— Daftar Tugas —
**A.** Ekstrak bagian teks tentang Krakatau tanpa perubahan apa pun, mulai dari "Okay, judulnya rada" sampai dengan "Loh kok bisa?".
**B.** Jawab pertanyaan berikut berdasarkan teks tentang Krakatau:
(i) Sejak tahun berapa Gunung Krakatau meletus dan hilang?
(ii) Berapa orang yang muat di kapal nelayan besar yang harus disewa, dan berapa harga sewanya sehari?
(iii) Penulis teks termasuk backpacker aliran apa?

— Dokumen Sumber —
───

Versi Rapi
Ke Gunung Atau ke Pantai? Ke Krakatau!

Okay, judulnya rada kurang. Yang bener itu "Anak Krakatau", karena Gunung Krakataunya sendiri sudah meletus dan hilang sejak 1883. Tapi disini gue sebut Krakatau saja biar lebih simpel.

Biasanya, secara umum ada dua tipe backpacker. Backpacker aliran pantai, dan satu lagi backpacker aliran gunung.  Biasanya kalo sudah jatuh cinta sama pantai, cenderung malas naik gunung. Dan sebaliknya, buat backpacker aliran gunung, pantai itu dimana-mana kelihatan sama saja. Gue sendiri sih termasuk aliran pantai, yang nganggep tiap-tiap pantai itu punya nuansa yang berbeda-beda, walaupun karakternya sama.

Nah kalau orang-orang denger nama Krakatau, yang dibayangkan pasti gunung tinggi yang berada di antara Pulau Jawa dan Sumatera. Tapi kalo para backpacker denger nama itu, dua-duanya, baik aliran gunung ataupun pantai bakal sepakat: Krakatau itu bukan gunung, tapi pantai. 
Loh kok bisa?

Well buat gue Krakatau itu masuk list "must visit" level dua. Nggak wajib, tapi kalo ada kesempatan harus diprioritaskan. Kenapa? Karena backpackeran ke Krakatau susah, kita harus bawa orang sekampung. Secara untuk sampai di sana kita harus sewa kapal nelayan besar yang muat 30 orang seharga 2 jutaan sehari. Sehari loh, padahal di sana waktu sehari nggak mungkin cukup. Memangnya nggak ada kapal kecil? Enggak, karena berlayar dari Lampung ke Pulau Krakatau yang jaraknya  sama dengan Merak Banten ke Bakauheni Lampung  plus arus yang kencang itu sama dengan bunuh diri.

───

— Data Hasil Ekstraksi —
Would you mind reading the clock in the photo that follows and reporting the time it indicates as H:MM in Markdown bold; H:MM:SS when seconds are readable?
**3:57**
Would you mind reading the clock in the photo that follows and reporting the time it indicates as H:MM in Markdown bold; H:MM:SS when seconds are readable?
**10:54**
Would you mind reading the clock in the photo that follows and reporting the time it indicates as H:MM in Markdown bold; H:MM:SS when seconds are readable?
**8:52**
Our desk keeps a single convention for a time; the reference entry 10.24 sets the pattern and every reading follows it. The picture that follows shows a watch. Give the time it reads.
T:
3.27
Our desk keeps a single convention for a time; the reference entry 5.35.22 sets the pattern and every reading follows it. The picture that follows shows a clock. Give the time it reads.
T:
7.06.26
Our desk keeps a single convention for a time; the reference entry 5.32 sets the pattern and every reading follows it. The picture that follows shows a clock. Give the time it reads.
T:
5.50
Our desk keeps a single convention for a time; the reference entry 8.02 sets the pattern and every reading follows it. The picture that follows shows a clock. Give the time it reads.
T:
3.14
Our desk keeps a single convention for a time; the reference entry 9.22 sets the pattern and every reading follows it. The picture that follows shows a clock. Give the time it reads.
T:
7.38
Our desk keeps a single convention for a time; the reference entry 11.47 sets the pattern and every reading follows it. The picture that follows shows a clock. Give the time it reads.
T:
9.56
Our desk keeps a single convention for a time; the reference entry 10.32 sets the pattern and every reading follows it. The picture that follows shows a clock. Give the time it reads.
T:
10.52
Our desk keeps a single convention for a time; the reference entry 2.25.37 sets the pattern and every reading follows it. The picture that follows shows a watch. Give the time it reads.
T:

───

— Jawaban Tugas —
**A.**
Okay, judulnya rada kurang. Yang bener itu "Anak Krakatau", karena Gunung Krakataunya sendiri sudah meletus dan hilang sejak 1883. Tapi disini gue sebut Krakatau saja biar lebih simpel.

Biasanya, secara umum ada dua tipe backpacker. Backpacker aliran pantai, dan satu lagi backpacker aliran gunung.  Biasanya kalo sudah jatuh cinta sama pantai, cenderung malas naik gunung. Dan sebaliknya, buat backpacker aliran gunung, pantai itu dimana-mana kelihatan sama saja. Gue sendiri sih termasuk aliran pantai, yang nganggep tiap-tiap pantai itu punya nuansa yang berbeda-beda, walaupun karakternya sama.

Nah kalau orang-orang denger nama Krakatau, yang dibayangkan pasti gunung tinggi yang berada di antara Pulau Jawa dan Sumatera. Tapi kalo para backpacker denger nama itu, dua-duanya, baik aliran gunung ataupun pantai bakal sepakat: Krakatau itu bukan gunung, tapi pantai. 
Loh kok bisa?

**B.**
(i) Sejak 1883.
(ii) Kapal itu muat 30 orang, dengan harga sewa 2 jutaan sehari.
(iii) Aliran pantai.